*Problema proposto*: Reproduza sem alterações o trecho do relato do domingo que se inicia nas palavras "Um domingo diferente" e termina logo após "carro. Já explico.".

*Excerto do documento*:
Um domingo diferente
- jacmoreira2001
- 3 de out. de 2024
- 6 min de leitura
Domingo é um dia que merece um post só dedicado ao mesmo. Nem sei por onde começar. Será pelo início, para variar. Acordámos às 6h para sair de casa às 7h. Queríamos aproveitar o dia ao máximo porque tínhamos carro. A primeira paragem foi o mercado de Bobo Forro. Muito confuso e pouco higiénico para padrões portugueses, mas normalíssimo para África. A comida era exposta em cima de panos no chão e cheia de moscas. Fez-me lembrar o mercado da praça Jemma el-Fnaa, em Marrakesh, mas mais caótico. Inflacionaram os preços para nós como nós em Portugal inflacionamos para os estrangeiros do norte da Europa. Comprei fruta e legumes (pepino, tomate, alho, pimento, abacate, banana, etc.) A fruta coitadinha passou o dia todo no carro. Já explico.

*Material fornecido*:
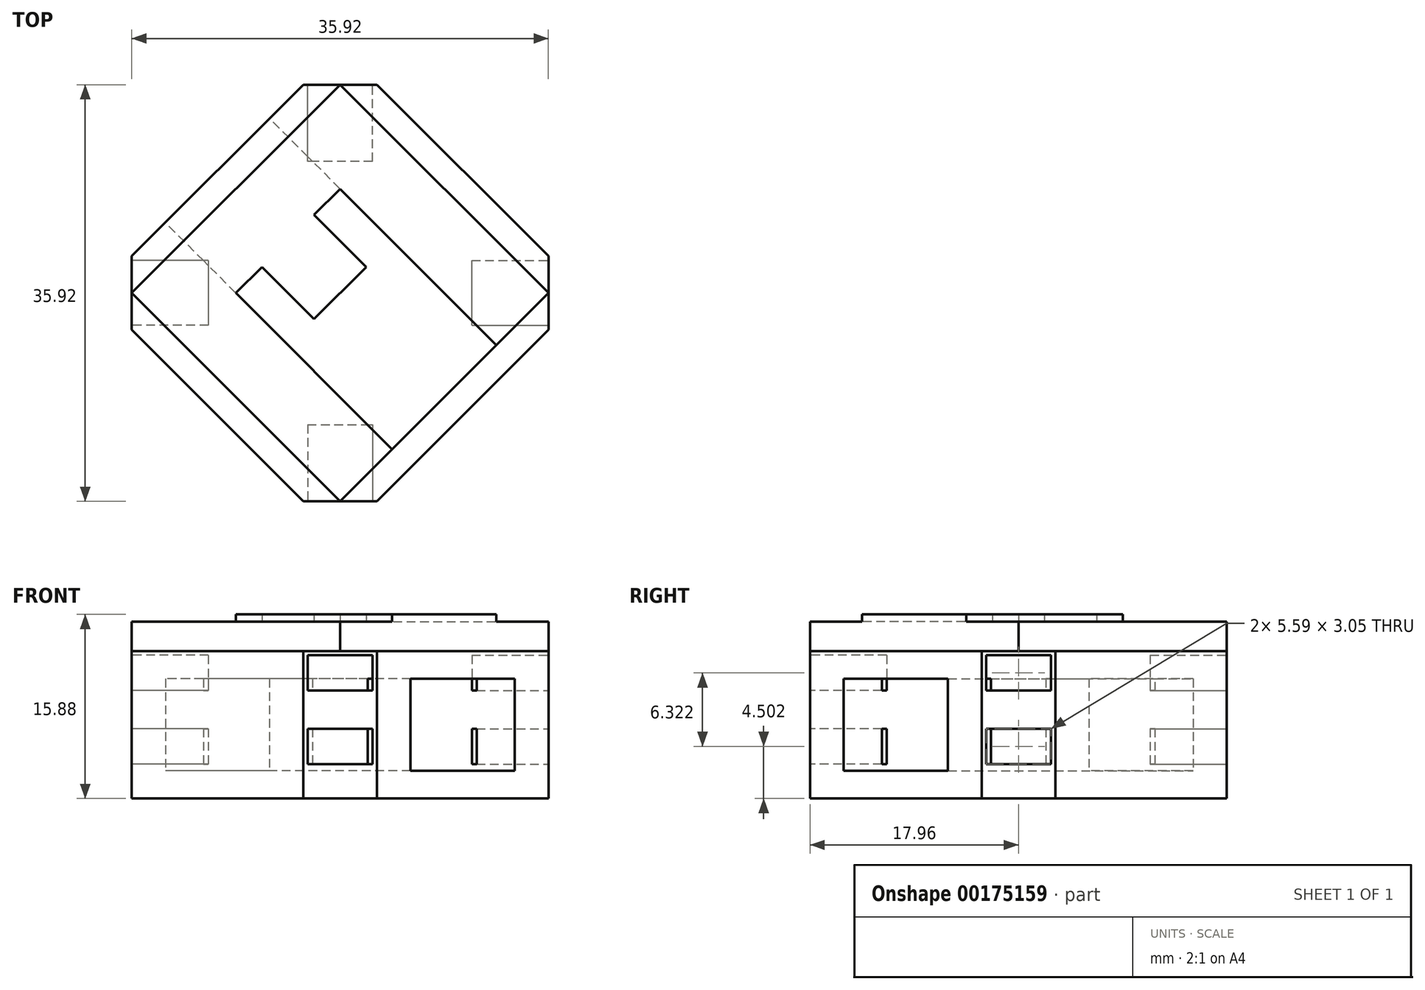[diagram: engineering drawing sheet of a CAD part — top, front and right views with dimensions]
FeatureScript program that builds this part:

*Resposta completa*:
Um domingo diferente
- jacmoreira2001
- 3 de out. de 2024
- 6 min de leitura
Domingo é um dia que merece um post só dedicado ao mesmo. Nem sei por onde começar. Será pelo início, para variar. Acordámos às 6h para sair de casa às 7h. Queríamos aproveitar o dia ao máximo porque tínhamos carro. A primeira paragem foi o mercado de Bobo Forro. Muito confuso e pouco higiénico para padrões portugueses, mas normalíssimo para África. A comida era exposta em cima de panos no chão e cheia de moscas. Fez-me lembrar o mercado da praça Jemma el-Fnaa, em Marrakesh, mas mais caótico. Inflacionaram os preços para nós como nós em Portugal inflacionamos para os estrangeiros do norte da Europa. Comprei fruta e legumes (pepino, tomate, alho, pimento, abacate, banana, etc.) A fruta coitadinha passou o dia todo no carro. Já explico.